(Source data begins)

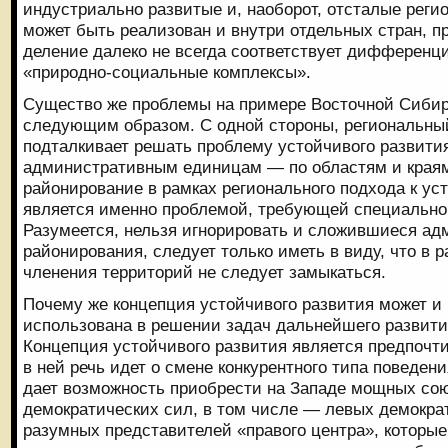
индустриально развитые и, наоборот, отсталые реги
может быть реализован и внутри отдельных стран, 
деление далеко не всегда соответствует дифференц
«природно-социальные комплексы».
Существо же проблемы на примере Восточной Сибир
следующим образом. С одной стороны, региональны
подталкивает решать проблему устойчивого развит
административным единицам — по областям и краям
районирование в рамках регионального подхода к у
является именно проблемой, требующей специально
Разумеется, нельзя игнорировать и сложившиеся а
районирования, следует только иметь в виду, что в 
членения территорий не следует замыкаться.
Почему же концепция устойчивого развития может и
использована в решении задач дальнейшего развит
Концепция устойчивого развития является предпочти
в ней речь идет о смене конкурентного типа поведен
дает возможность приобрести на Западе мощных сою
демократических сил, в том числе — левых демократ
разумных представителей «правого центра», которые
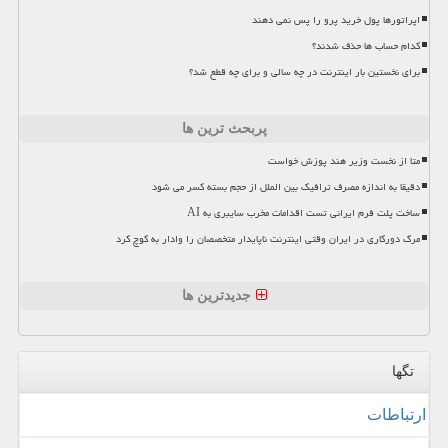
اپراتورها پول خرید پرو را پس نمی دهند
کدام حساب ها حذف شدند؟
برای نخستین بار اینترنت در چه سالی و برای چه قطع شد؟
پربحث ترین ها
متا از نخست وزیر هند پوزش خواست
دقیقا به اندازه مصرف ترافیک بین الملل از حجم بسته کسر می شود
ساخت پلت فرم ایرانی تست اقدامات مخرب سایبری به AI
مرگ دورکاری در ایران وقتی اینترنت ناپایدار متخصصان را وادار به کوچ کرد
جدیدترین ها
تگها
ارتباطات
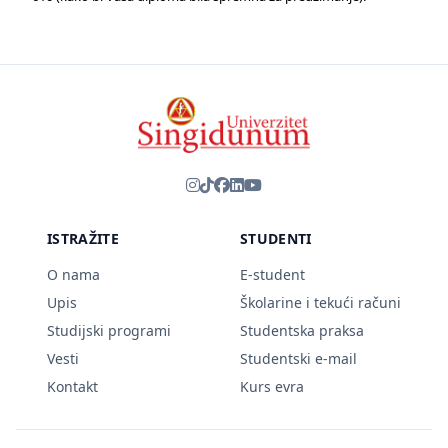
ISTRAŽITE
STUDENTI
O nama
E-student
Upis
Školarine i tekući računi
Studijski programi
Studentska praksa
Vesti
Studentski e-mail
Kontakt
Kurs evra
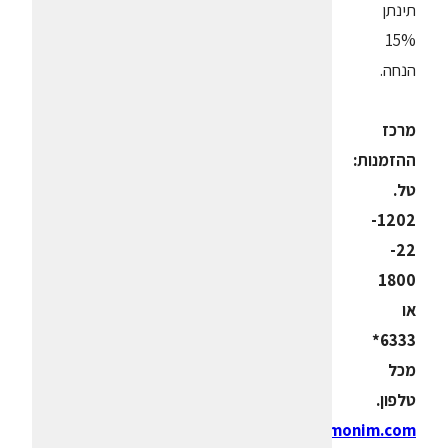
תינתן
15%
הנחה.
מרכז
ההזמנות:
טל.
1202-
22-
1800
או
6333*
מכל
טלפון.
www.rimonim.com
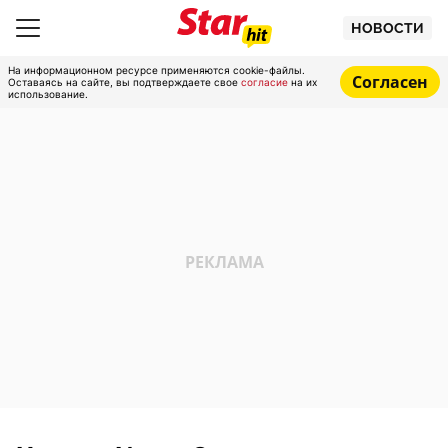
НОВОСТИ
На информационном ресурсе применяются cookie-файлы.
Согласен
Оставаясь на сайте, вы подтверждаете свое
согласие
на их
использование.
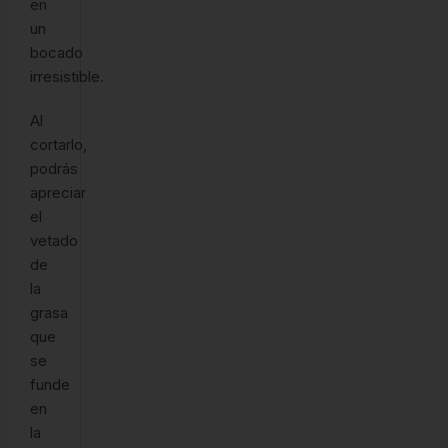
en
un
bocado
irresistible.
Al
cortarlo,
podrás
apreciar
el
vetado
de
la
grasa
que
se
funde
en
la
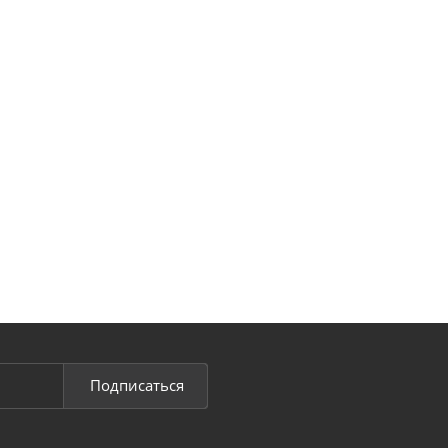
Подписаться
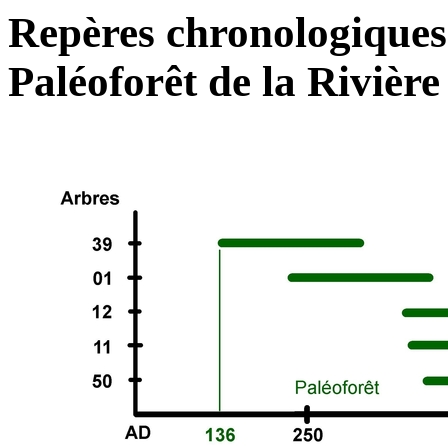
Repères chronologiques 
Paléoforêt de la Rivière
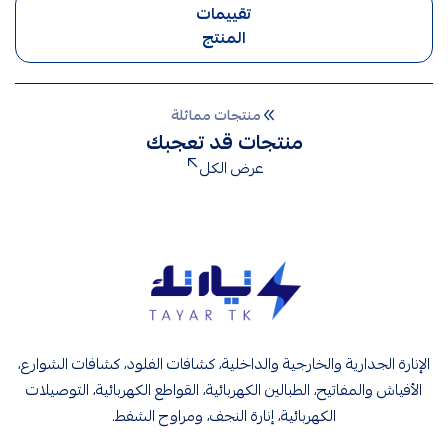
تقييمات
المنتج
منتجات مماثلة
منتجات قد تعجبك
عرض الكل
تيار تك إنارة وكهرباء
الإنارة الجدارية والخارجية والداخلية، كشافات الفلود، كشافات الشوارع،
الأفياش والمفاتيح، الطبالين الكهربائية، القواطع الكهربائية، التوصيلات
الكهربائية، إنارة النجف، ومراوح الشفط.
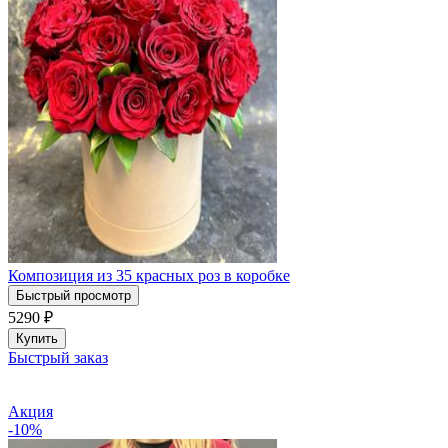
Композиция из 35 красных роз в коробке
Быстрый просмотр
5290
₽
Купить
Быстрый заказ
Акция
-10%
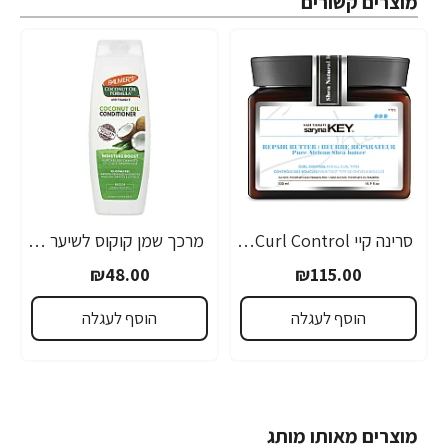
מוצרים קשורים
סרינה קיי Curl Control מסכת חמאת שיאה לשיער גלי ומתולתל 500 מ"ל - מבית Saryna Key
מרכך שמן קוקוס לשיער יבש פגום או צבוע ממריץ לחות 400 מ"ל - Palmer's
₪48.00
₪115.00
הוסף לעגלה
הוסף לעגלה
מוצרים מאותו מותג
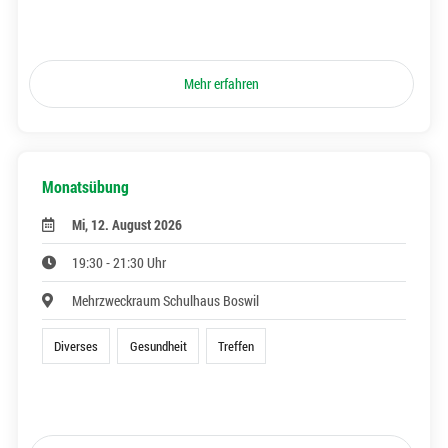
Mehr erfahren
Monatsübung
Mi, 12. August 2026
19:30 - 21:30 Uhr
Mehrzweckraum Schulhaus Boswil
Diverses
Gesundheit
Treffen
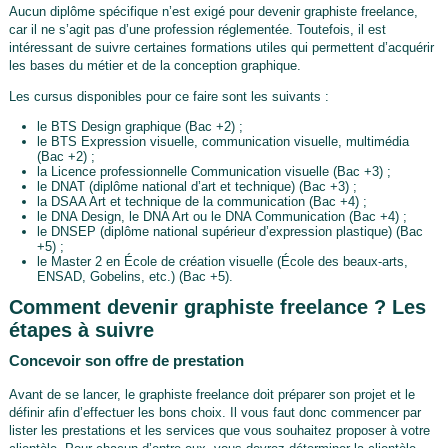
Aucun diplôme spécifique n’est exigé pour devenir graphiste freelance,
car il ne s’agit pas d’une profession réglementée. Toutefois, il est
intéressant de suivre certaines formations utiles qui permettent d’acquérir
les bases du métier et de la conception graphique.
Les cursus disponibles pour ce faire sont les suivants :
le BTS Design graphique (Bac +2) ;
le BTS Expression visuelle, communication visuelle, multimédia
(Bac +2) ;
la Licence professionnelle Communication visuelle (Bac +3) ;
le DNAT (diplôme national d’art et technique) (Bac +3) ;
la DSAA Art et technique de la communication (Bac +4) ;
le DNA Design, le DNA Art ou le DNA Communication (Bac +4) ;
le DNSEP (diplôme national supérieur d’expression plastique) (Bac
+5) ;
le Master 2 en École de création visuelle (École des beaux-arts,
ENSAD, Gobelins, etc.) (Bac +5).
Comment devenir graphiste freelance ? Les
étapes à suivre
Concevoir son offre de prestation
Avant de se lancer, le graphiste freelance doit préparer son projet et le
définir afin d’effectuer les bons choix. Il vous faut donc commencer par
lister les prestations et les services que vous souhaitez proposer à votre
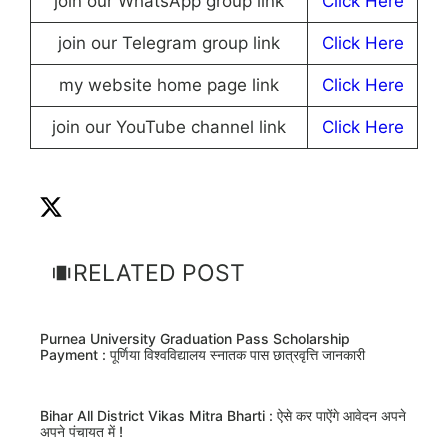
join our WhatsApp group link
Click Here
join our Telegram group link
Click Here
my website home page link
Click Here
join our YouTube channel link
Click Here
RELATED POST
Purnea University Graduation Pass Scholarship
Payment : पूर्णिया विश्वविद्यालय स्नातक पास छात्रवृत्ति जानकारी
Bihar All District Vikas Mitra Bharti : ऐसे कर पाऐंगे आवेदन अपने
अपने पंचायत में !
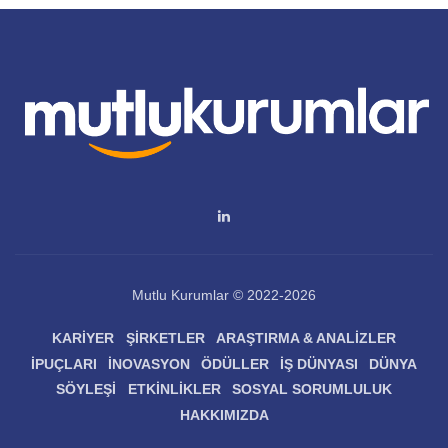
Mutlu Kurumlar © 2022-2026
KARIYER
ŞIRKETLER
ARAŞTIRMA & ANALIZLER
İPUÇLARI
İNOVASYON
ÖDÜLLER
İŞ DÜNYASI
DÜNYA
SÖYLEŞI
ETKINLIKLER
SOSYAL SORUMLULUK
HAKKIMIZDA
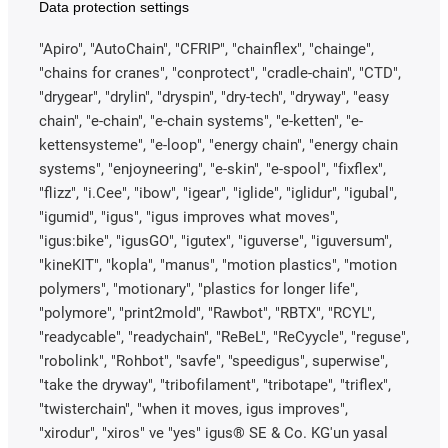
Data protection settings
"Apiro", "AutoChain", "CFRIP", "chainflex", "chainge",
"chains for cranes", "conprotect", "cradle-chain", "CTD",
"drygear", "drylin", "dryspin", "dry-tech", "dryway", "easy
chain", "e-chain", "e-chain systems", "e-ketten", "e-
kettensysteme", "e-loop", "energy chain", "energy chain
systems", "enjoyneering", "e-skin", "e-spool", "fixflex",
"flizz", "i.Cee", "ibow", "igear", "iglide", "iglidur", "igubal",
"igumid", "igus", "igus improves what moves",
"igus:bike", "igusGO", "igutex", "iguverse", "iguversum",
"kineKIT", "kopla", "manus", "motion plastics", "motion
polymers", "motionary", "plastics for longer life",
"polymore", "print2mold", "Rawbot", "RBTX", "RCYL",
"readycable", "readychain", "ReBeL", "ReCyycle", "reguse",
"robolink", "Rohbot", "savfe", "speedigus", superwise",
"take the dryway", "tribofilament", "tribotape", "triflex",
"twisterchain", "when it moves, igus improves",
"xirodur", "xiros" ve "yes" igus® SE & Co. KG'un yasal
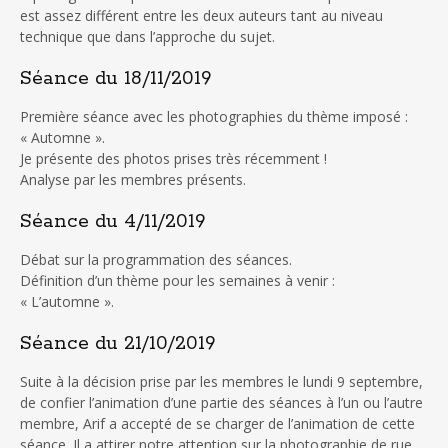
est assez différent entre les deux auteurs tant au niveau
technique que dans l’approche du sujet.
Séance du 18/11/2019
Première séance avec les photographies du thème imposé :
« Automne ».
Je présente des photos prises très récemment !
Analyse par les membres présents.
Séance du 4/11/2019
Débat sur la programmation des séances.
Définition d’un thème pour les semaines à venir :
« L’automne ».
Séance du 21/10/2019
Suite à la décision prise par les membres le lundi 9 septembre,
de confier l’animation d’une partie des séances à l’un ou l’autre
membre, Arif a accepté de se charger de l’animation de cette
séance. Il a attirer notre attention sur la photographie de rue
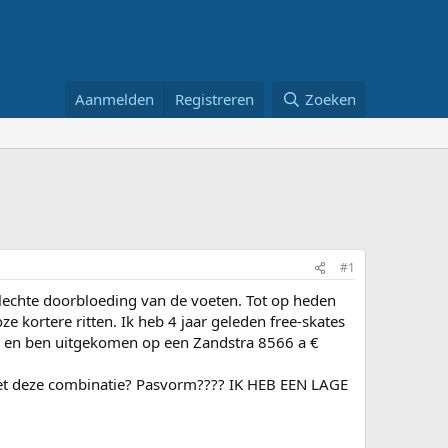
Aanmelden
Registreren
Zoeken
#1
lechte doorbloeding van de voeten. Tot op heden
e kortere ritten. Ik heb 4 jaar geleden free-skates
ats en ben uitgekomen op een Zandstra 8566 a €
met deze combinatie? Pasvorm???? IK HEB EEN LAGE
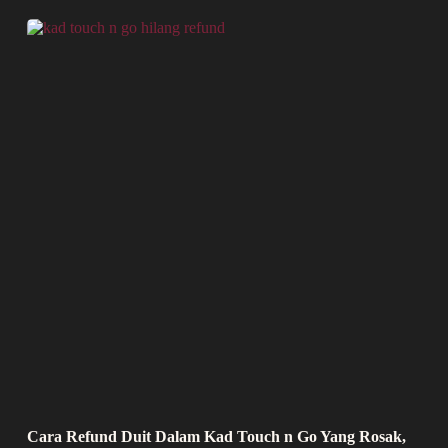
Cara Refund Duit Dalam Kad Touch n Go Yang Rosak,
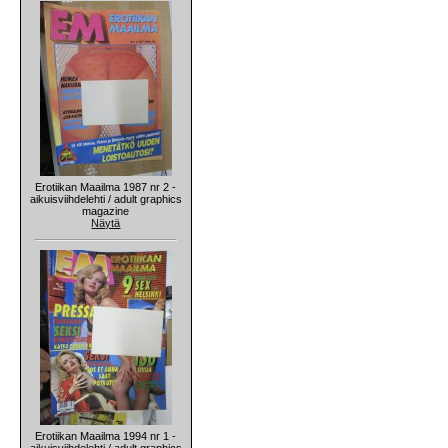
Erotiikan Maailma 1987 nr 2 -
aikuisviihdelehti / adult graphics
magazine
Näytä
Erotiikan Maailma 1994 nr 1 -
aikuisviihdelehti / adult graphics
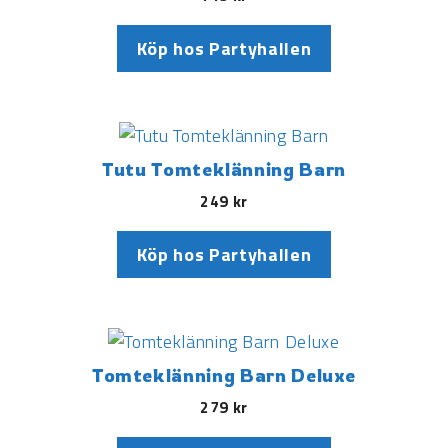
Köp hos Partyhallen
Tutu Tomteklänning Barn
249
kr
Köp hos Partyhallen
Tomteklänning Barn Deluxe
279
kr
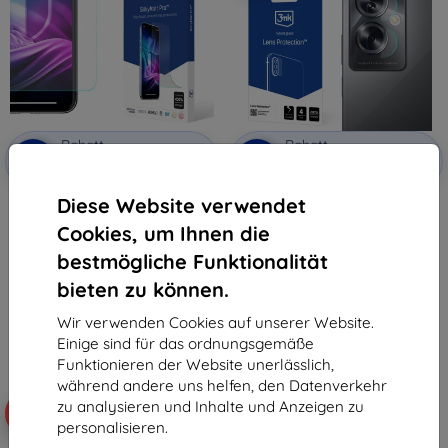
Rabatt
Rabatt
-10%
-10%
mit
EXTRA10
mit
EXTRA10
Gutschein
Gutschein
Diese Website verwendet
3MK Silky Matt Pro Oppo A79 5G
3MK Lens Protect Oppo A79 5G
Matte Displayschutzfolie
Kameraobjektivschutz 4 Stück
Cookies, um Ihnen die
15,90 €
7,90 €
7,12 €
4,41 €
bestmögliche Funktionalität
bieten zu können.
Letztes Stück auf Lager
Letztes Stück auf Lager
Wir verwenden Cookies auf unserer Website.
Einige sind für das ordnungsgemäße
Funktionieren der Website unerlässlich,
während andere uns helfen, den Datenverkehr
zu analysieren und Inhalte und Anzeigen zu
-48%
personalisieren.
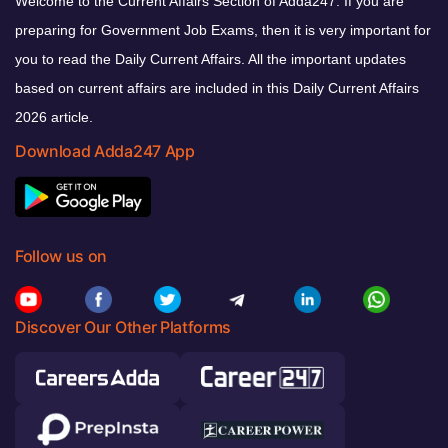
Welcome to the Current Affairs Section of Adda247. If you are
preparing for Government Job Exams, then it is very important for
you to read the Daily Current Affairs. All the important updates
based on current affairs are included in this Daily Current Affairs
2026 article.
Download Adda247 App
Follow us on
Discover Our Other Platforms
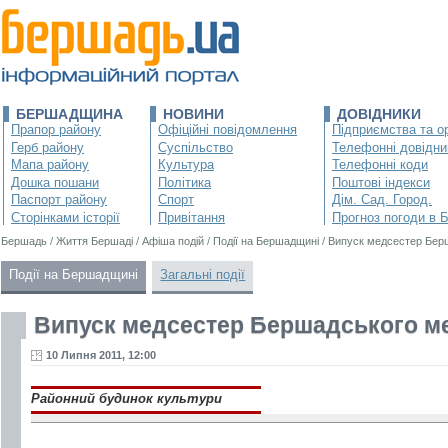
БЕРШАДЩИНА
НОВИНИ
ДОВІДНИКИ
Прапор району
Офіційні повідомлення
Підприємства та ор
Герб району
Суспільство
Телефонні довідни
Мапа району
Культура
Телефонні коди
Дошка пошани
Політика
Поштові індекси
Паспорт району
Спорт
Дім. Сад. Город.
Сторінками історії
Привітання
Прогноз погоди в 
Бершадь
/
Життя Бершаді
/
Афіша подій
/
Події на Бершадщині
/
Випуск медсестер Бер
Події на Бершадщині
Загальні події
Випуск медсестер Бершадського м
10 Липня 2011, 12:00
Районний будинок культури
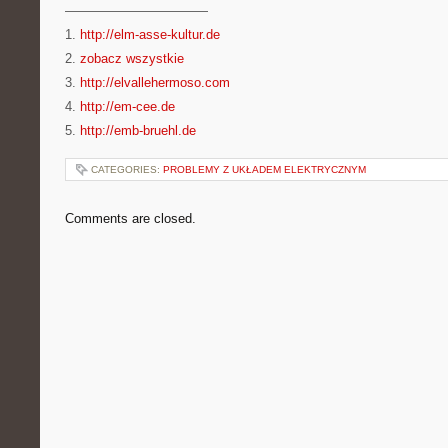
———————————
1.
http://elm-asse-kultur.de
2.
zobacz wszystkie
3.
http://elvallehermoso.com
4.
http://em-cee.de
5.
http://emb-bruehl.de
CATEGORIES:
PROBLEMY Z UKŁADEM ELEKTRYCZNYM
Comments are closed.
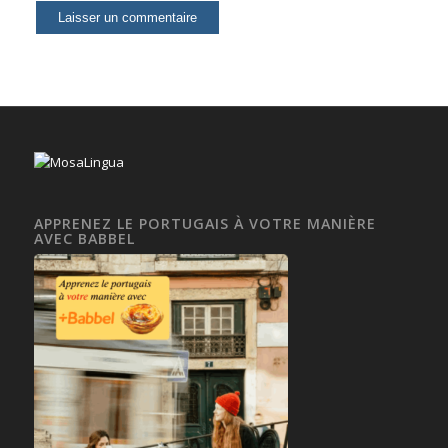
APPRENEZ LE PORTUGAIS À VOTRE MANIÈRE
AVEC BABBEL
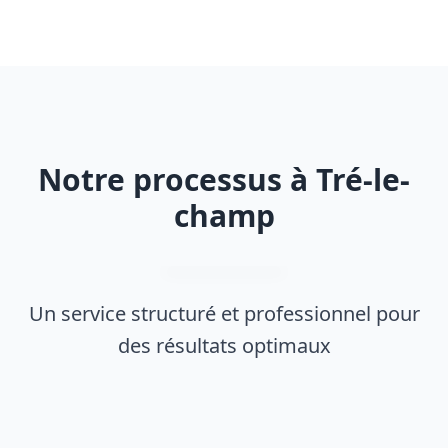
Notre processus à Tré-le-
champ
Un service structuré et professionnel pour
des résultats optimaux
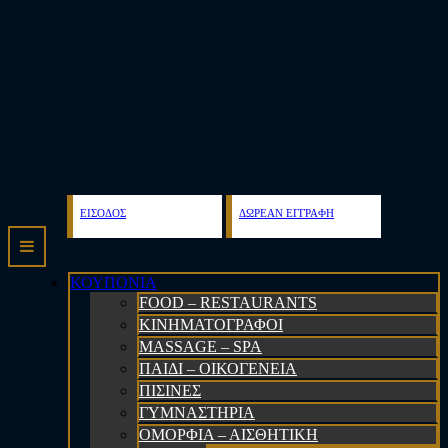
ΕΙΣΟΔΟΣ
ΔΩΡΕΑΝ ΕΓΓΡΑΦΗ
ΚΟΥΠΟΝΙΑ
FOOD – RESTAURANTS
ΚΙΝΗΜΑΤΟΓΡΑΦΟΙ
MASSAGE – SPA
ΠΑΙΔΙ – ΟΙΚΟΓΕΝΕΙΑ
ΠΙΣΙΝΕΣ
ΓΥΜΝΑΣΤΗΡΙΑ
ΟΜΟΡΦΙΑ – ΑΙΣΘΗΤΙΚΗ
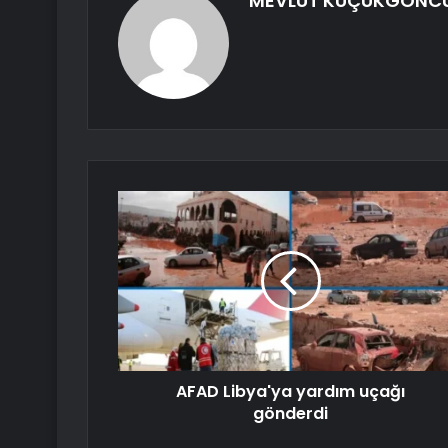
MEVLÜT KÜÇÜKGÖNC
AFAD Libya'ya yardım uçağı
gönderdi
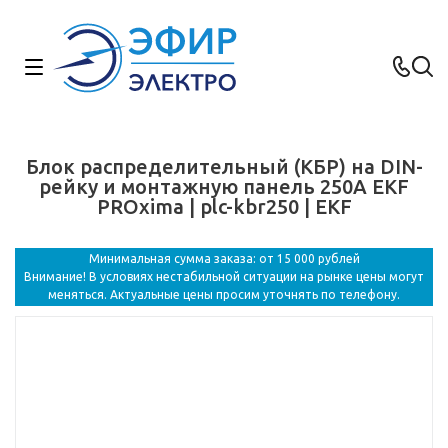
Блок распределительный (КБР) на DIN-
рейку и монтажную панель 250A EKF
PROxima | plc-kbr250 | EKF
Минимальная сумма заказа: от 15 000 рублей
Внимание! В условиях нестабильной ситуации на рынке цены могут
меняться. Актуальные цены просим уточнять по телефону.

(Source data ends)

(Assignment) Retype the material from its very beginning through the line containing "подталкивает решать проблему", including that line, and leave the pictures out of your answer.

(Answer)
индустриально развитые и, наоборот, отсталые реги
может быть реализован и внутри отдельных стран, 
деление далеко не всегда соответствует дифференц
«природно-социальные комплексы».
Существо же проблемы на примере Восточной Сибир
следующим образом. С одной стороны, региональны
подталкивает решать проблему устойчивого развит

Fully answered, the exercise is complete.